1º) Como você recebeu essa crendice na sua infância, de quem a recebeu e que papel ela representou na sua vida?


2º) Qual a forma atual dessa crendice na zona em que você mora?


3º) Que histórias e casos interessantes você vivenciou ou escutou a respeito do Saci?


Choveram relatos espontâneos e diversificados, saídos de dentro do imaginário de cada participante. Tem até um cearense contando que no Nordeste o Saci é conhecido como Caipora e que ouviu de antigos escravos a história de que essa criatura “tem uma banda só”. Desde que li esse depoimento passei a pensar na perna invisível do Saci como uma influência do Ossain, orixá que em rituais afro cuida das plantas sagradas e medicinais, tem filhos travessos e é representado como um ser das metades.


A inquietação de Monteiro Lobato não o deixou parar no apanhado das visões colhidas na pesquisa sobre o Saci Pererê.

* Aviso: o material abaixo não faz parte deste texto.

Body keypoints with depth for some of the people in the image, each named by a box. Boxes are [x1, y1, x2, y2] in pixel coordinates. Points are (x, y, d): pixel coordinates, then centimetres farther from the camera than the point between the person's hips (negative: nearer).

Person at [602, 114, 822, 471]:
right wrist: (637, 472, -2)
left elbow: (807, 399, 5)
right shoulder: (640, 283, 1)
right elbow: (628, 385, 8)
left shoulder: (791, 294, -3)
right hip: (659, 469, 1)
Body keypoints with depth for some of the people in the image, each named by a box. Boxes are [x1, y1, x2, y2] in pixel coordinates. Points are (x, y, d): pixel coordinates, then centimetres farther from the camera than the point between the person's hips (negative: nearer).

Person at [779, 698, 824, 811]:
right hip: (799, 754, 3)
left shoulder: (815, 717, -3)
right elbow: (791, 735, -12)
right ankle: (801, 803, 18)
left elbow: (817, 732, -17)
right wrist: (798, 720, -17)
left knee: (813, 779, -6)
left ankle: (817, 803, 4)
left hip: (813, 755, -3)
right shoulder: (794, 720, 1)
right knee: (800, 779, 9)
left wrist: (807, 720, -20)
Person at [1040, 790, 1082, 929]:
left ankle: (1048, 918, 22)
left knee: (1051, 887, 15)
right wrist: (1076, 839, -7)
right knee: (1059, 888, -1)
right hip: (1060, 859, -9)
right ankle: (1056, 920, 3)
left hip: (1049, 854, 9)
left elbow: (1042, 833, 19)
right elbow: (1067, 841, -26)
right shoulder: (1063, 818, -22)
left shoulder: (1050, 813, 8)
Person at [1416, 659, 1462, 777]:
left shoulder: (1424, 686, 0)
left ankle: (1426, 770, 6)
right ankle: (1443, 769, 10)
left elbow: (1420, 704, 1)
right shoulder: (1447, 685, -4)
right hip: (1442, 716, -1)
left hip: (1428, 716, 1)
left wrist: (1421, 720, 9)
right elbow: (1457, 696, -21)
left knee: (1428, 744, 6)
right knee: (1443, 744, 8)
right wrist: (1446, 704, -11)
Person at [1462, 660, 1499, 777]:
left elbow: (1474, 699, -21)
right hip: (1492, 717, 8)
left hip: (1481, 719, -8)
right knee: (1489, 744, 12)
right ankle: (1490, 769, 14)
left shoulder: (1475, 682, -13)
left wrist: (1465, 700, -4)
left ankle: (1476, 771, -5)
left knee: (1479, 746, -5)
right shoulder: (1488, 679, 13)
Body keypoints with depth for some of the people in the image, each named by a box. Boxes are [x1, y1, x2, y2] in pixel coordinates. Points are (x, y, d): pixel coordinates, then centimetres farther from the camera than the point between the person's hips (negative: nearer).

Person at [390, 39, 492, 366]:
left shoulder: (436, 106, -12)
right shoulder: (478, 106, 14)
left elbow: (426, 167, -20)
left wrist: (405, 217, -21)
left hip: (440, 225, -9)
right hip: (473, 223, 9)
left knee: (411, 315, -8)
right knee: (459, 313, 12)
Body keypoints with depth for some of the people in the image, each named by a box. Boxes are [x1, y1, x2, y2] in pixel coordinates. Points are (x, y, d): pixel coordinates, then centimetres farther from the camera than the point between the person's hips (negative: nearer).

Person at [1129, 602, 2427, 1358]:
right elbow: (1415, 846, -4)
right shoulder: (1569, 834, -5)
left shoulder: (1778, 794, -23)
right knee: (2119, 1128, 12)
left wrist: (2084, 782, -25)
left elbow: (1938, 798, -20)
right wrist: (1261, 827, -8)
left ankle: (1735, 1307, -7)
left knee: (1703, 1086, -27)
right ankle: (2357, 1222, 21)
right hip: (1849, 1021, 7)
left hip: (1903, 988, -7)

Ele fez também um concurso de ilustrações inspirado no conteúdo mítico revelado. Juntou tudo, editou e fez uma publicação com o título O Sacy-Pererê – Resultado de um Inquérito (1918). Com base nesse material, escreveu o livro O Saci (1921), obra que delineou os traços essenciais do mais importante personagem da cultura popular brasileira.